Microsoft is about to blitz the software world with its .NET framework, and the Java community needs a counterattack plan, he argued.

Web services took a backseat as the panellists discussed ways to advance the Java cause.

Microsoft has “raised the bar” on offering tools for application developers, said BEA Systems Inc. WebLogic Workshop engineering director George Snelling. The Java community has traditionally underinvested in development tools and is only now beginning to catch up to what Microsoft has made available, he said.

“Microsoft is actually ahead of the Java camp in a lot of ways,” agreed Borland Software Corp. chief strategy officer Ted Shelton.

“Right now we’re fighting with each other more than any of us are fighting with Microsoft,” Shelton added, a comment Ross enthusiastically seconded.

“We’ve got to remember, we have to advocate for Java as a whole as the platform (for building enterprise applications) before we compete,” Ross said.

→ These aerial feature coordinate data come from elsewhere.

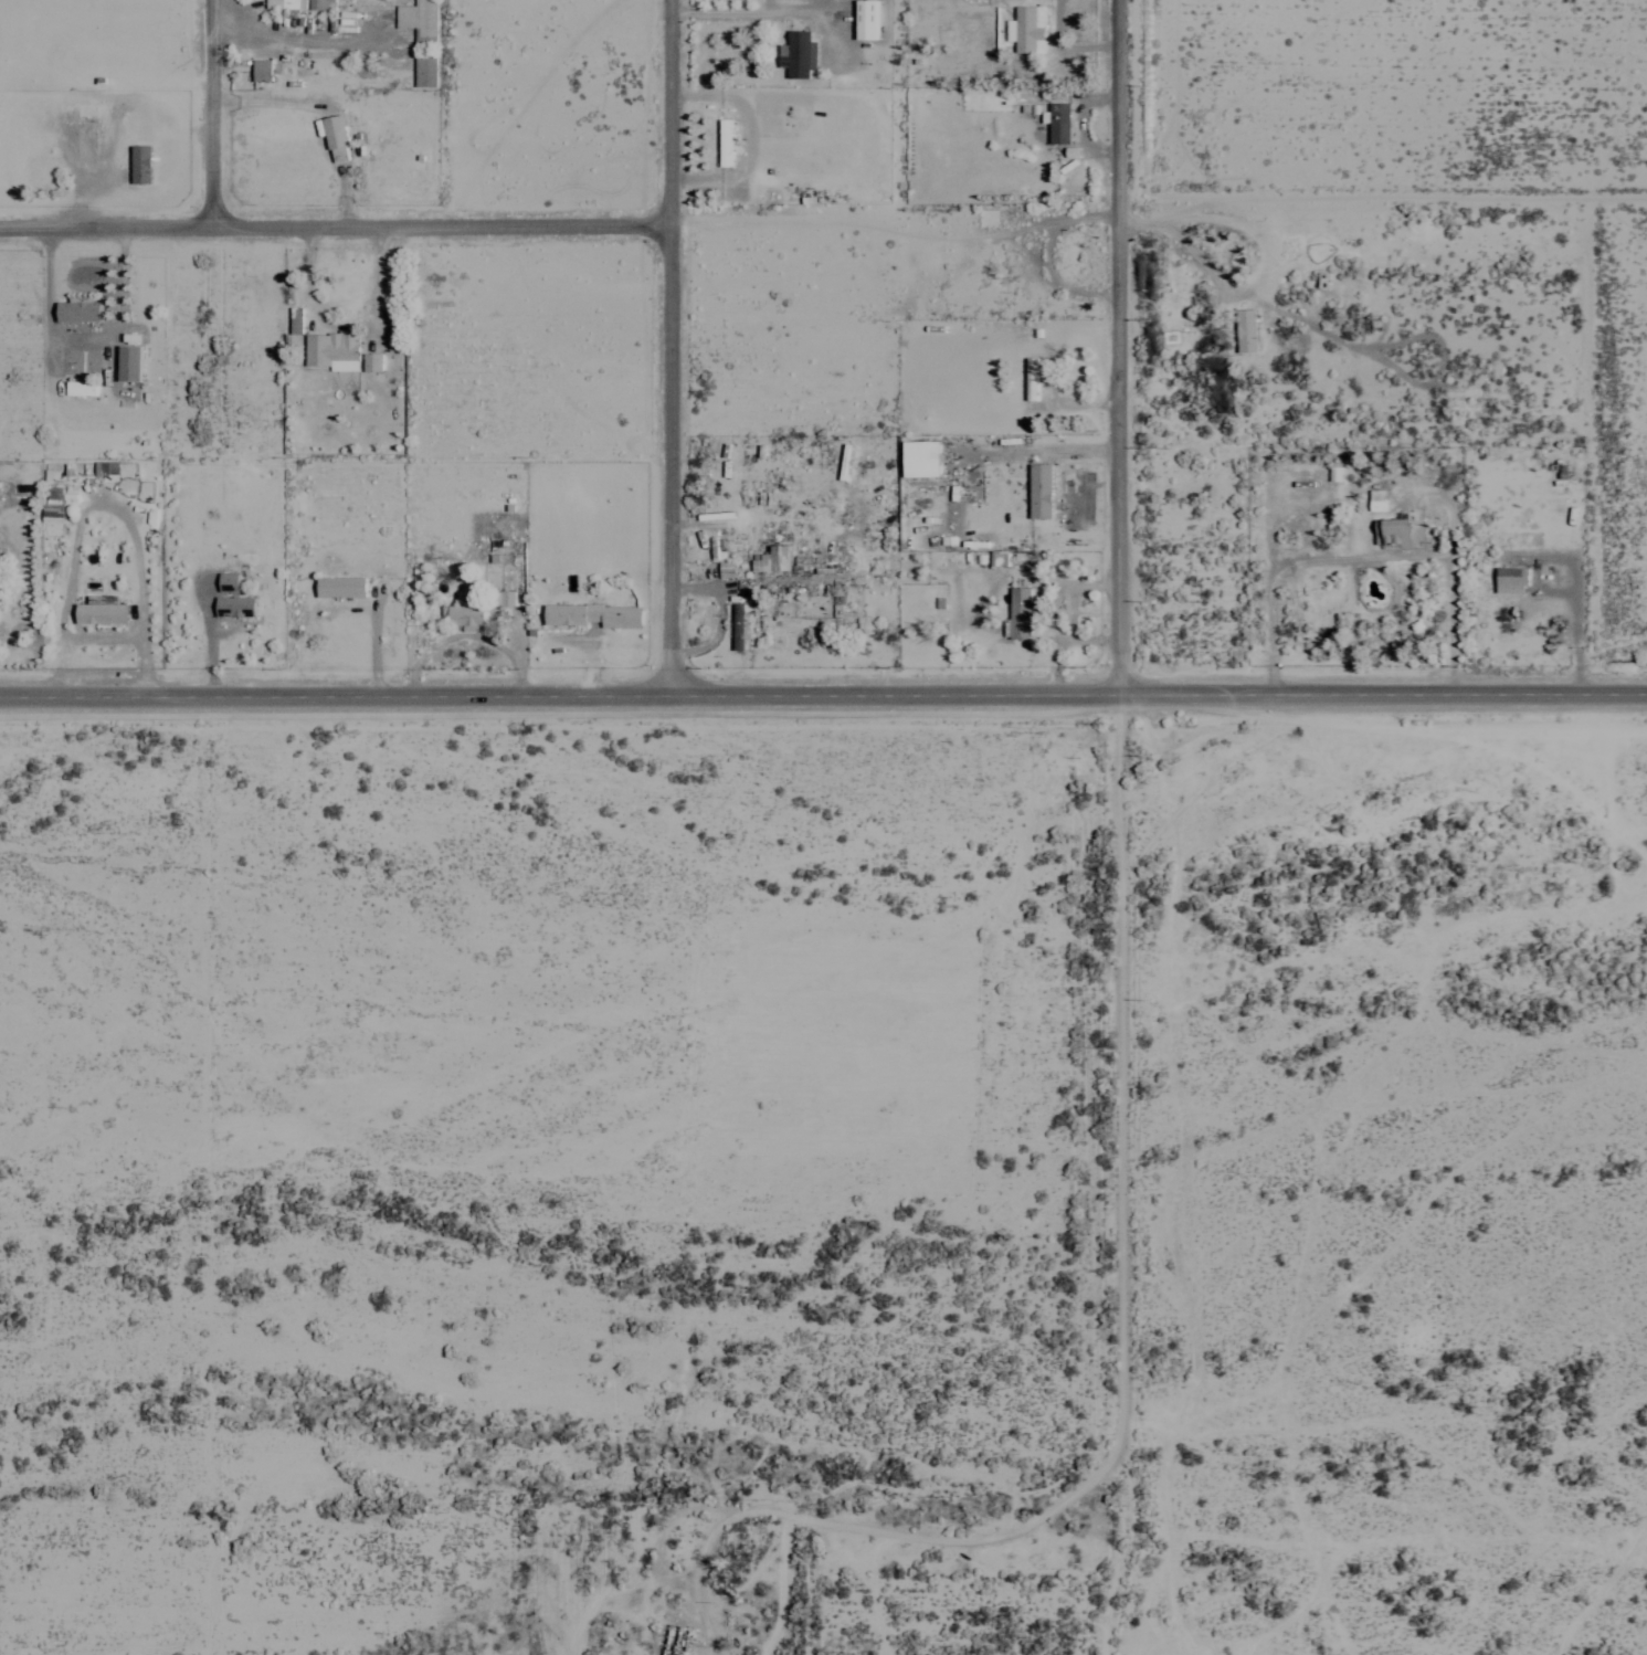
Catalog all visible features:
building: (300, 4)
road: (741, 12)
building: (861, 19)
building: (1024, 28)
building: (421, 37)
building: (795, 55)
building: (68, 112)
building: (1056, 122)
building: (337, 137)
building: (83, 142)
building: (721, 142)
building: (137, 162)
road: (335, 222)
building: (80, 309)
building: (1243, 330)
road: (1115, 344)
road: (211, 345)
road: (670, 345)
building: (333, 350)
building: (373, 361)
building: (130, 362)
building: (82, 387)
building: (916, 458)
building: (1037, 490)
building: (1373, 499)
building: (52, 512)
building: (1396, 532)
building: (769, 559)
building: (1507, 579)
building: (229, 580)
road: (1581, 581)
building: (342, 586)
building: (506, 597)
building: (236, 606)
building: (103, 611)
building: (1016, 612)
building: (596, 614)
building: (466, 615)
building: (738, 627)
road: (823, 691)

When he suggests vendors of Java-based applications and development tools spend money promoting the platform, the reply he usually gets is that marketing Java should be the job of its creator, Sun Microsystems Inc., Ross said. That attitude has to change, he argued.

“Everybody who thinks Sun is a great marketing company, raise your hand,” he said. Indicating the scant showing of raised hands in the audience, he continued, “Right, and this is the company we’re trusting with the marketing of Java?”

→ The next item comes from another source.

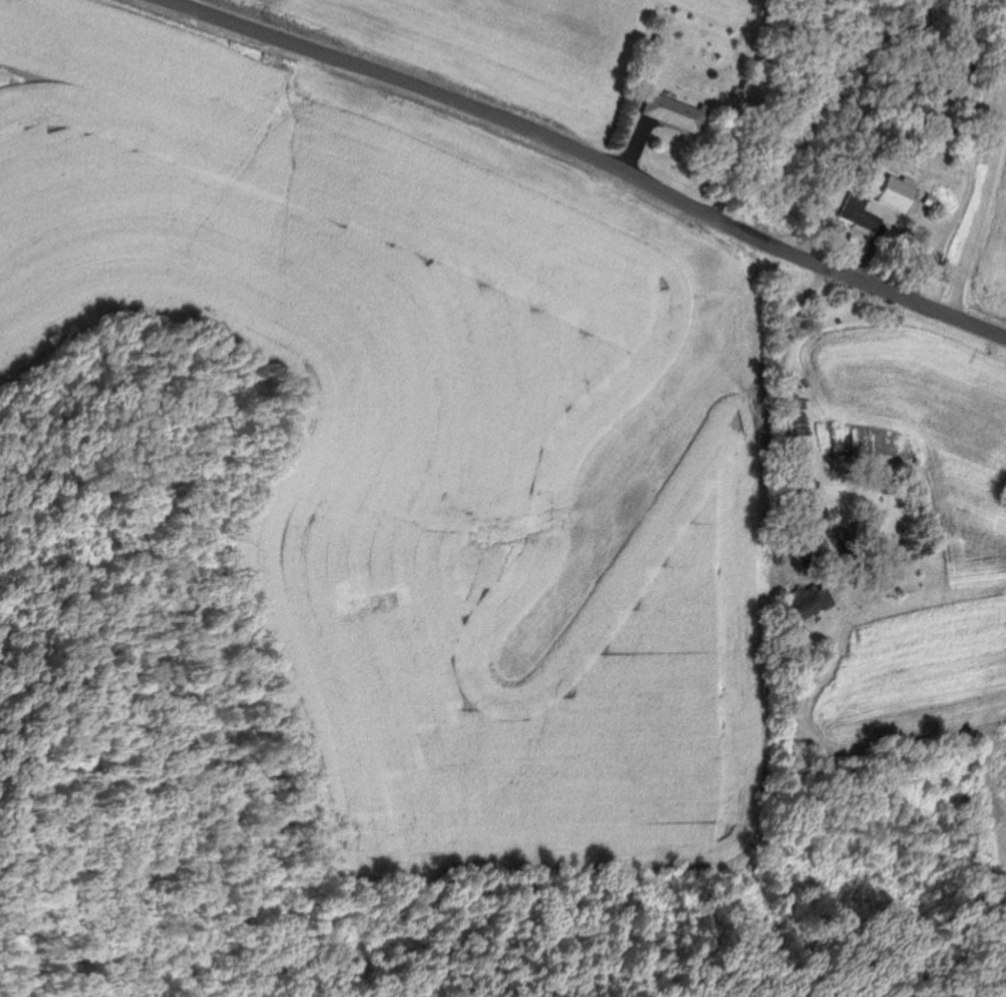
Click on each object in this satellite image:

Java’s marketing issues aren’t an insignificant problem, said Borland’s Shelton. In a recent survey Borland conducted of “C-level executives,” i.e., top corporate officers, the predominant response from those surveyed was “Java is over.”

Respondents perceived that Java had been pitched to them as a panacea for everything, and once it failed to deliver on that promise, they became disenchanted with the platform and receptive to the promises of Microsoft’s .NET.

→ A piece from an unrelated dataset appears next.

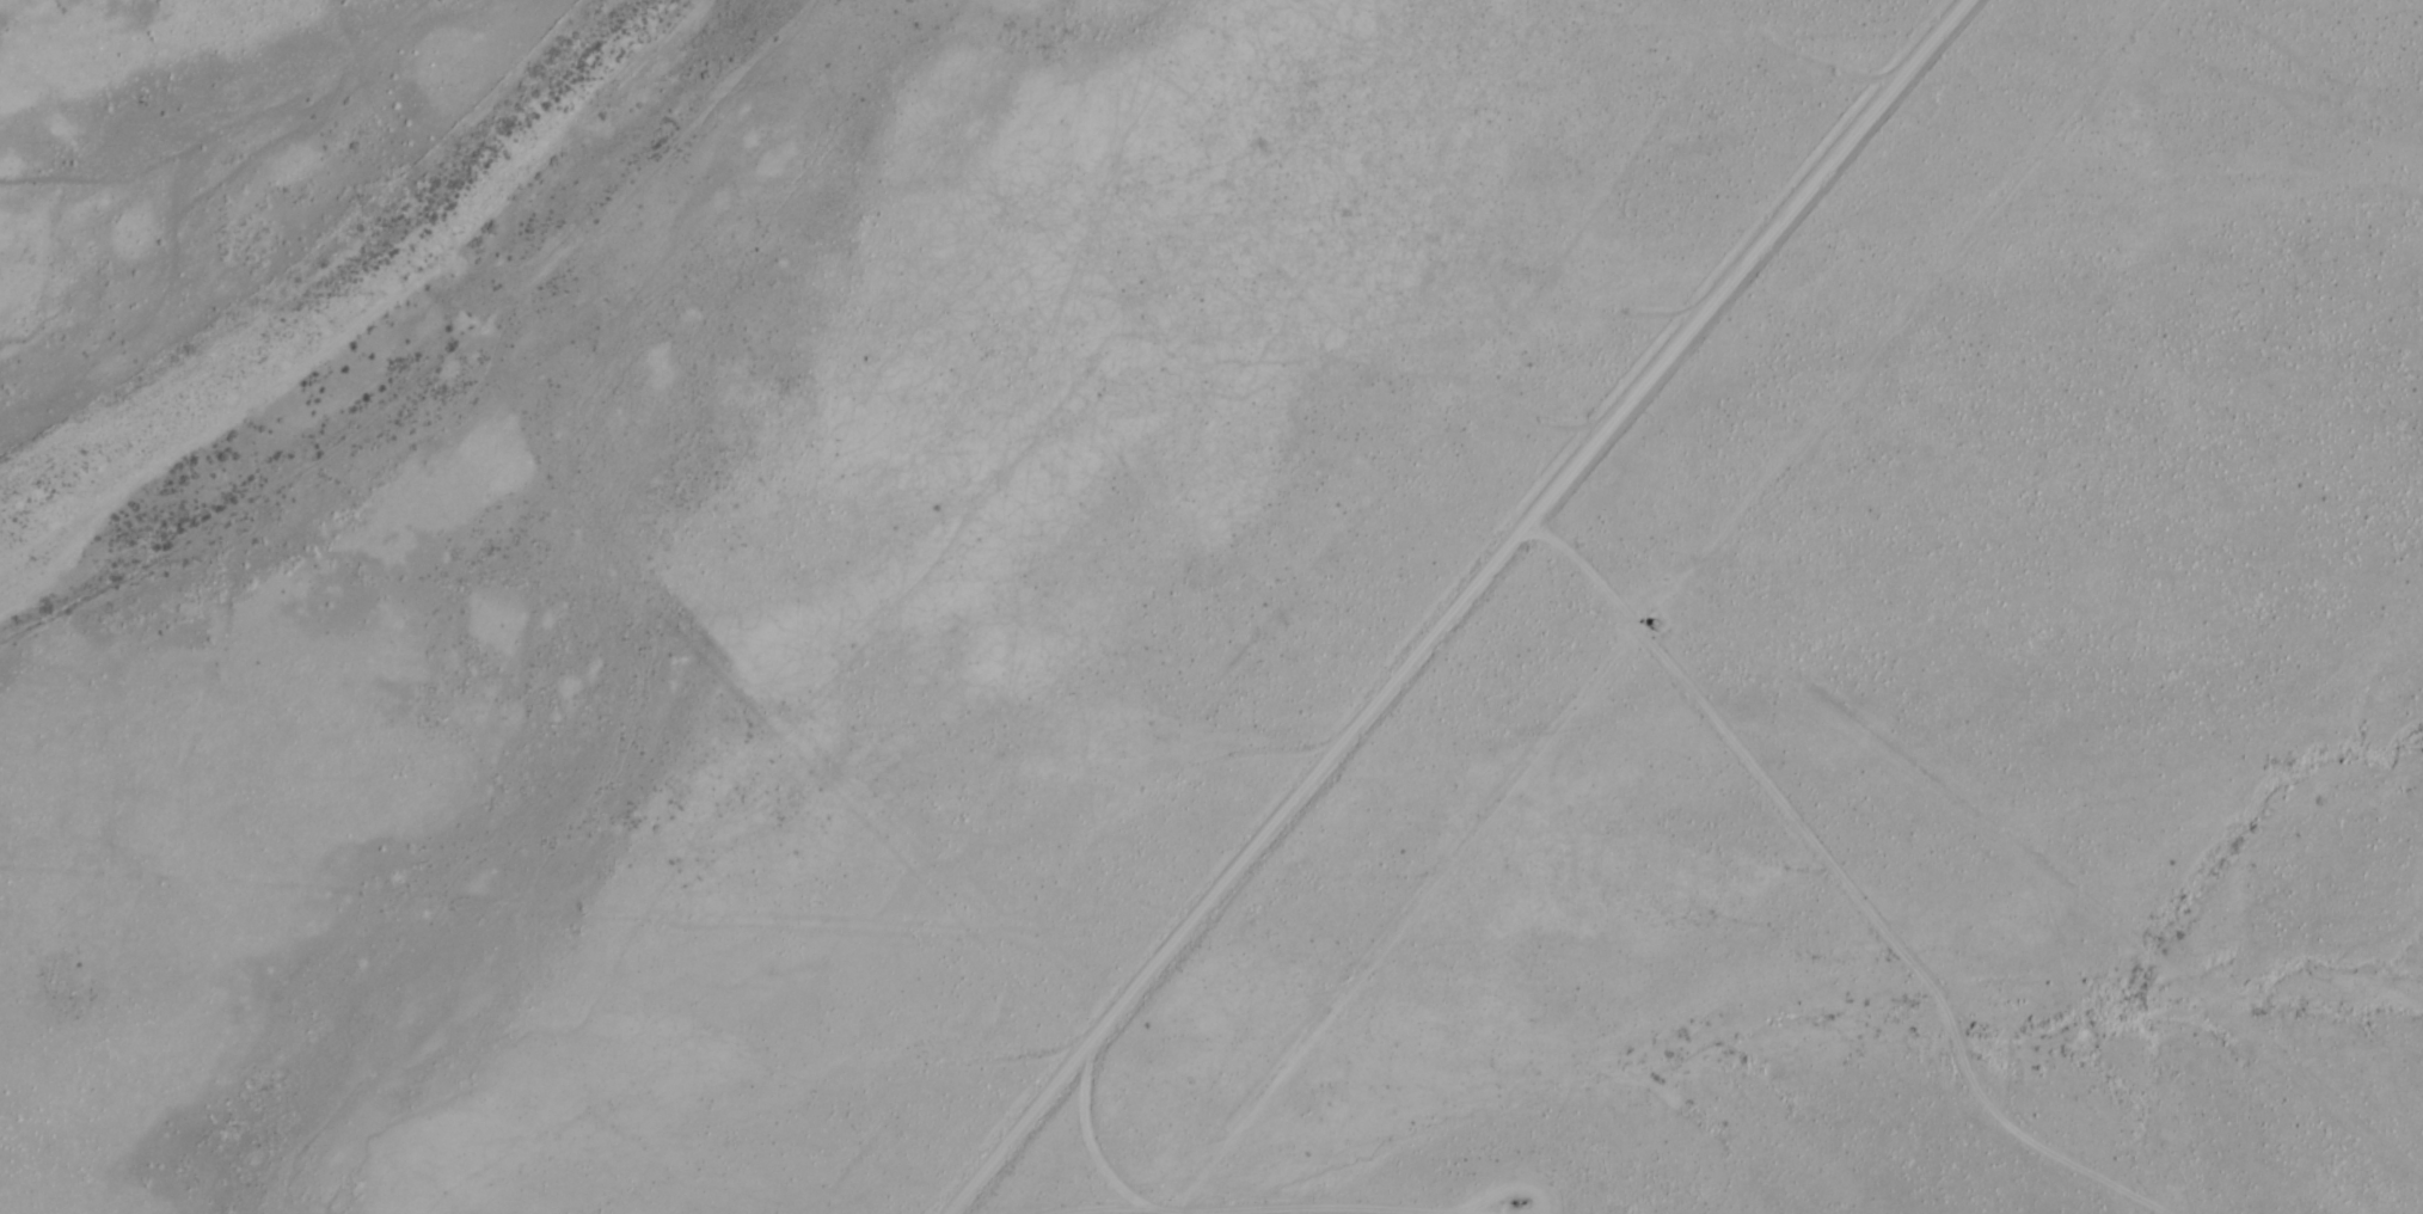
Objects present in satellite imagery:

“How have we, as an industry, led our C-level people to believe Java was going to solve the common cold and cancer, to the point where they’re now so fed up with it? That’s the problem we need to solve,” Shelton said.

But not all is bleak in the outlook for Java. One of Java’s key selling points is its multivendor support, said BEA’s Snelling, an asset that should increasingly attract customers as they take a serious look at the dangers of tying their enterprise infrastructure to Microsoft’s proprietary .NET.

“When a large company goes to renegotiate their enterprise licensing agreement for (Microsoft) Office, it’s not a pretty sight. All the price power is with Microsoft. Now think what happens when you build your crown jewels, your core enterprise infrastructure, on a single vendor’s solution. They can charge whatever they want,” he said. “I think the advantage of being in the Java community is our collective agreement not to do that, to innovate and then standardize and compete on implementation.”

Although Microsoft may dominate the PC market, Java has the potential to become the leading technology in developing niches that could soon dwarf the sectors Microsoft has cornered, said Simon Phipps, Sun’s director of technology evangelism.

“In the mobile industry, Microsoft has so far completely failed to assert monopolistic control,” Phipps said. And mobile is the way the industry is heading: There is a vast opportunity to wire cars, appliances and a wide range of other devices, he said.

“All are worlds Java committed to working in. That’s the reason I’m not quite as worried as Rick is. Java is delivering in a way no monopolist is able to do at this moment,” Phipps said. “Dinosaurs have their days numbered. They’ll still be around, but they’re going to be perching on the edge of the arena, not stalking in the centre of it.”